Discipline—The Key to Freedom

What separates the successful people from everybody else? Is it “Habits.” I like to call them “Rituals.” What are your rituals—Physical? Emotional? Intellectual? Spiritual?

If you are physically fit, you would have the ritual (habit) of working out and eating well. Emotionally angry people tend to get angry. What energy do you find yourself practicing most of the time? Intellectually, where do you seek wisdom? Are you growing, or are you in a slump? What books are you reading? And Spiritually, what sustains you from the inside when all else falls away? Can you be alone with yourself—and do you truly like the company you keep in the empty moments?

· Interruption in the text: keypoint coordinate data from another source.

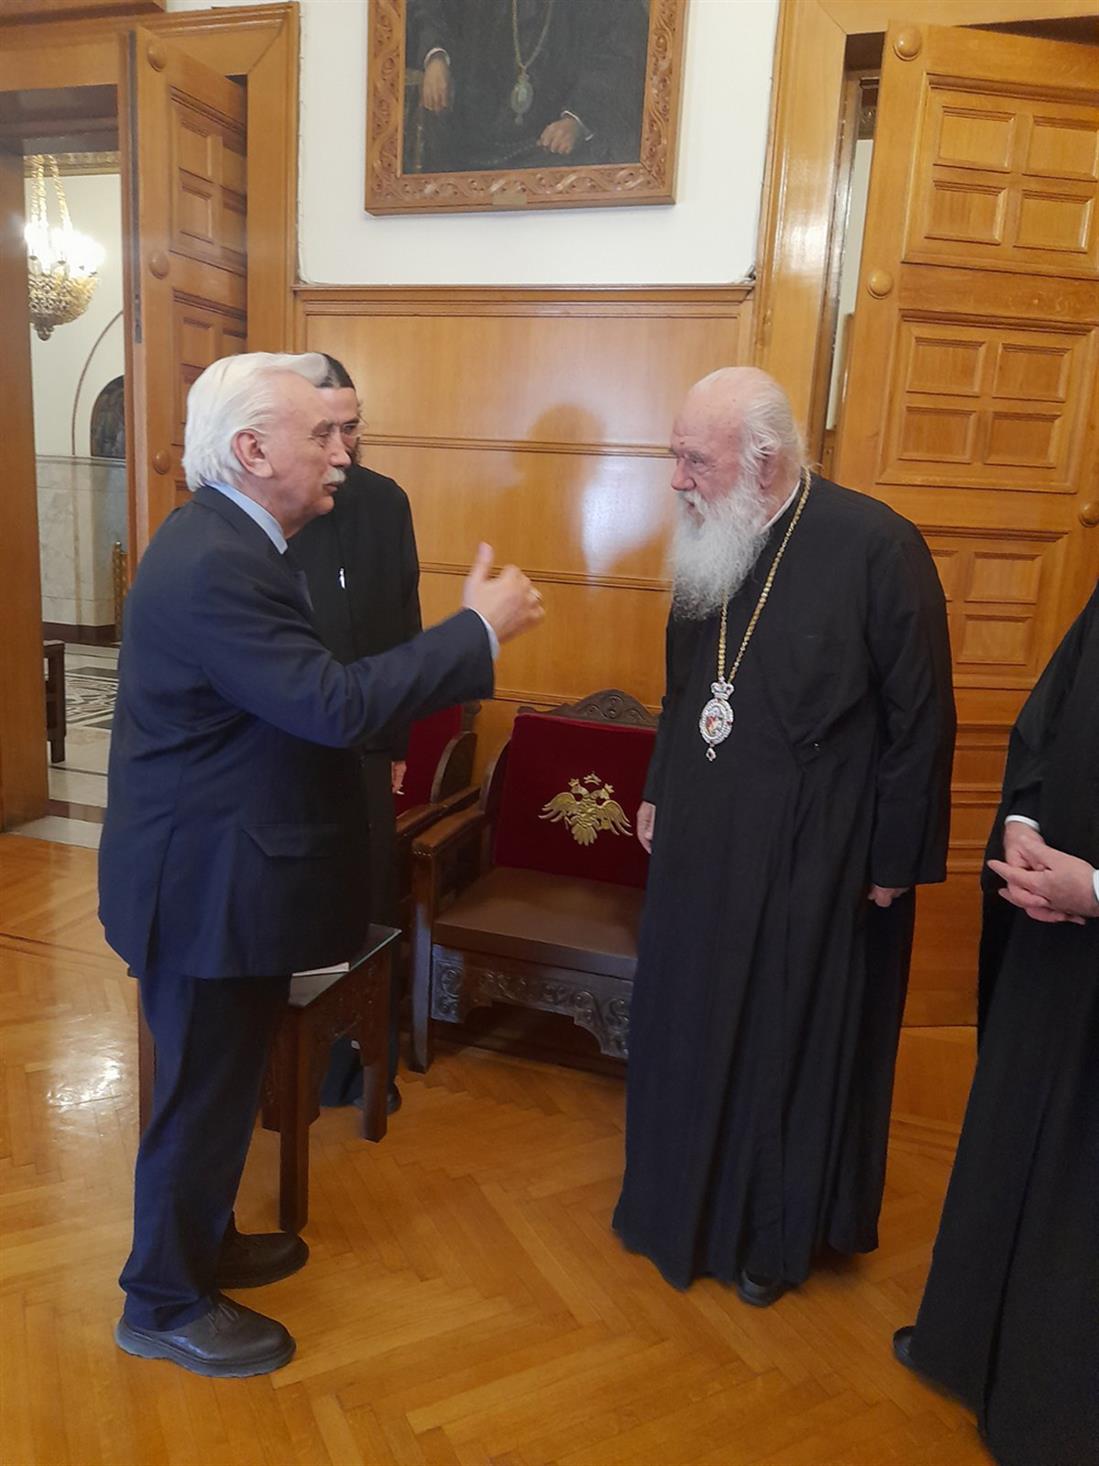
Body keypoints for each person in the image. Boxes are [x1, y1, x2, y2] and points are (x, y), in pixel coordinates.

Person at [100, 351, 544, 1378]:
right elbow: (333, 704)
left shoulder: (234, 542)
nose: (342, 453)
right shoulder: (218, 560)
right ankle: (161, 1301)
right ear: (252, 451)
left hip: (224, 877)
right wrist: (474, 633)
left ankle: (201, 1246)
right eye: (320, 435)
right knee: (200, 1099)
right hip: (202, 889)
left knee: (220, 1090)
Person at [613, 367, 956, 1305]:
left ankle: (767, 1238)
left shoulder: (877, 545)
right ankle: (673, 1207)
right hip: (702, 839)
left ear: (762, 462)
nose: (677, 479)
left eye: (695, 459)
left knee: (782, 1038)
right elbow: (684, 686)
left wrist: (892, 859)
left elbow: (920, 719)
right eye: (675, 455)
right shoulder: (707, 536)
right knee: (686, 1017)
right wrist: (659, 786)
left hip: (815, 849)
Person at [893, 582, 1098, 1466]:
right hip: (1051, 936)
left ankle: (1050, 1408)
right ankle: (968, 1346)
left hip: (1081, 906)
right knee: (1011, 1141)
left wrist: (1095, 889)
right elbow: (1049, 715)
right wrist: (1022, 821)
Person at [292, 354, 421, 1116]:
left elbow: (402, 626)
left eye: (353, 427)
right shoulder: (274, 507)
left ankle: (362, 1067)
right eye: (327, 430)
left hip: (368, 744)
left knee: (367, 907)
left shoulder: (384, 501)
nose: (342, 448)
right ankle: (290, 1070)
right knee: (296, 906)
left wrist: (398, 741)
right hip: (289, 743)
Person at [406, 0, 650, 173]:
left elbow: (623, 53)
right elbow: (428, 10)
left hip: (554, 146)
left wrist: (577, 120)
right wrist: (436, 57)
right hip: (469, 137)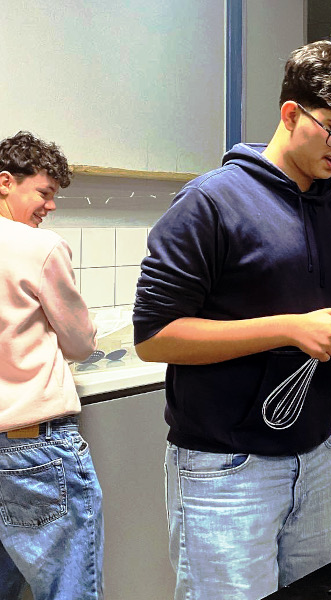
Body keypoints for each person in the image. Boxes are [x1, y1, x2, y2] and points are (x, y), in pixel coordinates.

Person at [133, 41, 331, 600]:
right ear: (290, 113)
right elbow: (154, 338)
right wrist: (289, 327)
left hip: (315, 456)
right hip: (226, 468)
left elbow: (326, 314)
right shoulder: (210, 203)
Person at [0, 131, 102, 600]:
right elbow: (80, 343)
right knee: (68, 590)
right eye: (43, 193)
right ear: (5, 182)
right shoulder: (37, 248)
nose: (50, 206)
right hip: (34, 452)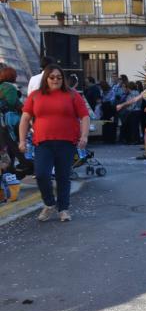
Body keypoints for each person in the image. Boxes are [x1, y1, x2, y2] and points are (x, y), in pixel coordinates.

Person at [18, 64, 90, 222]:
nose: (55, 80)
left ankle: (63, 209)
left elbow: (84, 116)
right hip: (43, 142)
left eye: (59, 77)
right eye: (52, 77)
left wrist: (84, 136)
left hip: (67, 142)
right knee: (42, 174)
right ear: (46, 79)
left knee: (63, 177)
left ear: (63, 79)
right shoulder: (36, 96)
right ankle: (49, 203)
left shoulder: (72, 95)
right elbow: (25, 118)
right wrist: (22, 140)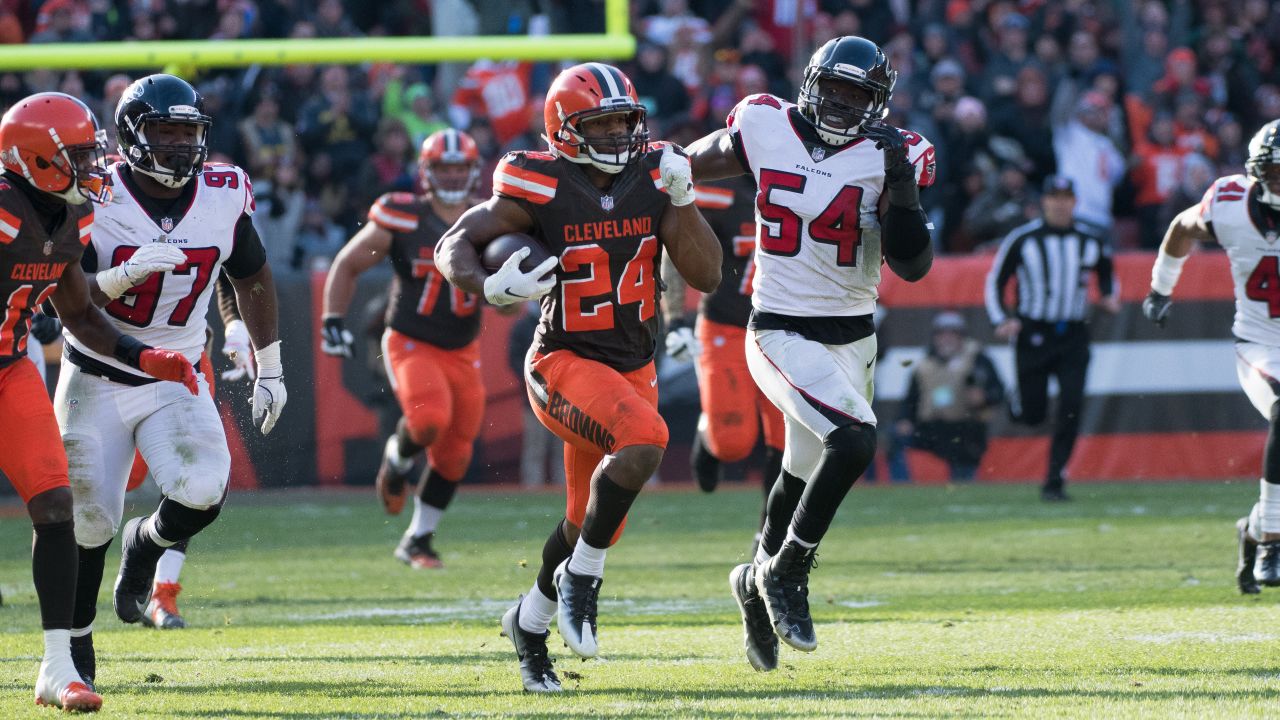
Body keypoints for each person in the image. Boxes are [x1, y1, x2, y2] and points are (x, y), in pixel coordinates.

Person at [436, 62, 720, 692]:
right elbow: (453, 243)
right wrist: (485, 284)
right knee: (645, 440)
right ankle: (584, 579)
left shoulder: (654, 175)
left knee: (586, 518)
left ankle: (529, 622)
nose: (621, 134)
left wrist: (685, 198)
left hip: (633, 364)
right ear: (564, 129)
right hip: (561, 361)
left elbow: (706, 277)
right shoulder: (535, 181)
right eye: (604, 123)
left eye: (627, 121)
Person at [686, 35, 936, 672]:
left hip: (854, 338)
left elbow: (911, 266)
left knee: (796, 469)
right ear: (812, 82)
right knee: (853, 440)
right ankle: (789, 570)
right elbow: (685, 168)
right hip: (778, 329)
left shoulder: (895, 154)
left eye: (858, 93)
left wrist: (902, 187)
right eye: (835, 87)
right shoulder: (765, 124)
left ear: (877, 101)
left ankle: (753, 579)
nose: (842, 102)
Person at [57, 74, 285, 691]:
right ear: (132, 135)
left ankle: (148, 543)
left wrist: (270, 363)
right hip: (97, 373)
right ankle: (75, 653)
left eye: (188, 133)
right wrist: (120, 276)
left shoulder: (222, 190)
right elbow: (61, 300)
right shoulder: (91, 191)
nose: (180, 147)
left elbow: (254, 276)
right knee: (87, 520)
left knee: (203, 489)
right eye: (164, 132)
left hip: (176, 372)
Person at [0, 91, 198, 712]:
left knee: (57, 503)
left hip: (7, 368)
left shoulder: (70, 216)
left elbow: (80, 314)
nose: (94, 166)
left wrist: (143, 356)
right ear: (37, 159)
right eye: (80, 155)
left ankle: (58, 669)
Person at [321, 128, 491, 569]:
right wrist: (332, 317)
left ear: (473, 171)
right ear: (426, 172)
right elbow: (349, 262)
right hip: (411, 339)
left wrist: (512, 290)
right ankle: (396, 460)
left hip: (463, 348)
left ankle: (418, 539)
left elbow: (507, 310)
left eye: (459, 167)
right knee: (429, 418)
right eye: (444, 167)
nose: (453, 176)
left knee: (456, 453)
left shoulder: (493, 220)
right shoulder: (404, 215)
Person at [1142, 119, 1280, 594]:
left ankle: (1252, 530)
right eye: (1274, 171)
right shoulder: (1230, 204)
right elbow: (1181, 228)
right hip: (1261, 345)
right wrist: (1161, 288)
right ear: (1256, 173)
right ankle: (1273, 540)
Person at [119, 274, 253, 630]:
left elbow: (233, 261)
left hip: (186, 354)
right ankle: (71, 596)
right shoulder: (104, 216)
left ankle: (163, 593)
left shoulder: (211, 216)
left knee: (193, 480)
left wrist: (235, 325)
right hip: (114, 357)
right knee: (105, 484)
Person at [661, 174, 784, 550]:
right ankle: (708, 433)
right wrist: (676, 319)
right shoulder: (722, 187)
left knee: (789, 440)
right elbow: (678, 249)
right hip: (726, 326)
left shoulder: (813, 181)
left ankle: (769, 533)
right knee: (732, 444)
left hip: (785, 330)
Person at [984, 175, 1119, 502]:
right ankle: (1015, 398)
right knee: (1034, 414)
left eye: (1065, 197)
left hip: (1073, 333)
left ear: (1074, 201)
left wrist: (1109, 297)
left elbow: (1108, 276)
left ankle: (1054, 480)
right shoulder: (1024, 239)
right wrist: (1003, 319)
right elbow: (996, 281)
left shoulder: (1090, 239)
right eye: (1053, 197)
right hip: (1034, 332)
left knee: (1071, 406)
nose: (1060, 203)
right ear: (1042, 202)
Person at [887, 311, 1004, 482]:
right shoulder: (924, 365)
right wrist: (904, 419)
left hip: (964, 427)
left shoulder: (978, 360)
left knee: (964, 459)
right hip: (931, 427)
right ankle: (902, 485)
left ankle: (963, 485)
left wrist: (984, 397)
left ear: (961, 337)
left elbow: (998, 391)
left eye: (952, 333)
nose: (946, 338)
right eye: (942, 333)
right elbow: (911, 399)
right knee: (896, 436)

The “world” tells us to do what makes us happy. I see teenagers, drinking, over eating, over spending, indulging in promiscuous behaviors, and I see a suicide rate that is 5,000 times higher today than it was 10 years ago. Why? They are doing the things that can bring pleasure, but yet they are not fulfilled. Life offers many experiences, and if experiences alone brought wisdom and fulfillment, then elderly people would all be happy, enlightened masters. But the lessons of experience are hidden. Like most people, we’ve been taught to gather information from outside ourselves from books, magazines and experts. We may hold many facts and opinions and have degrees that validate us, yet we know little about ourselves. I want to know if you can disappoint another person to be true to yourself; if you can bear the accusation of betrayal and not betray your own soul. I want to know if you can be faithful and therefore be trustworthy. I want to know if you can see the beauty even when it is not pretty every day. At the end of our lives it won’t matter if you have a BMW or drive a Hyundai, or if you have a 500,000 house or a 5 million dollar house. What will matter is how you make people feel if you can get up after a night of grief and despair, weary and bruised to the bone, and help another person up.

So what forms the habits of the successful? Why do some people choose abstinence and wait to indulge in that pleasure until married, while others act on it when they feel like it? What controls a person to eat the fruits and vegetables over the fries and cake? Why do some hide under the covers when adversity hits them, yet some triumph over their circumstances? Some would argue their “upbringing”, but that excludes those that rose above their circumstances. I would argue that it is one’s commitment level. But true commitment is driven or follows from an understanding of one’s purpose. Without purpose, we make decisions based on what is in front of us— if it looks good I’ll eat it! But if one’s purpose is bigger than the instant gratification of the doughnut, one will refrain from the instant gratification, and their commitment will be to reach their goal. Commitment means: to be emotionally compelled and obligated to do what you say your going to do. But how can you be committed to a purpose that you don’t know or don’t love?

I love sales people because they are typically very emotional, and once they learn to control the sale (their emotions) they can be very persuasive and powerful. That is the majority of sales peoples’ problems, they don’t love what they sell and they wonder why they can’t meet the sales quotas or make the cold calls. If you don’t like something, let alone love it, chances are you won’t do it. The issue is not the process, it’s the drive of purpose that is lacking. And people baffle themselves all day long when they can’t figure out why they can’t commit to 10 dials a day. They find themselves practicing failure with themselves over and over again when the real issue isn’t their lack of commitment, it’s lack of purpose, because if they had a strong enough purpose their commitment wouldn’t be in question.

I did an experiment years ago. I took a mediocre sales person to an orphanage and I said: “If you don’t make $10,000 this month then these kids won’t eat because you are going to foot the bill for this month to care for these children.” Guess what? He made 20k. What is your purpose? What drives you out of bed other than a cup of coffee? In order to love what you do, you must do what you love and if you don’t love selling “Ink” because it’s the only job you have, then find something inside of yourself to use the ink sales for a greater purpose. If you don’t, then you will feel trapped—you will be stuck suffering from lack of discipline and there is no freedom in that. All good things come from discipline. Get a purpose, set a goal, and if you don’t commit to what is necessary to fulfill that goal then it’s not the right goal. The key to freedom is discipline and discipline is the fruit of purpose.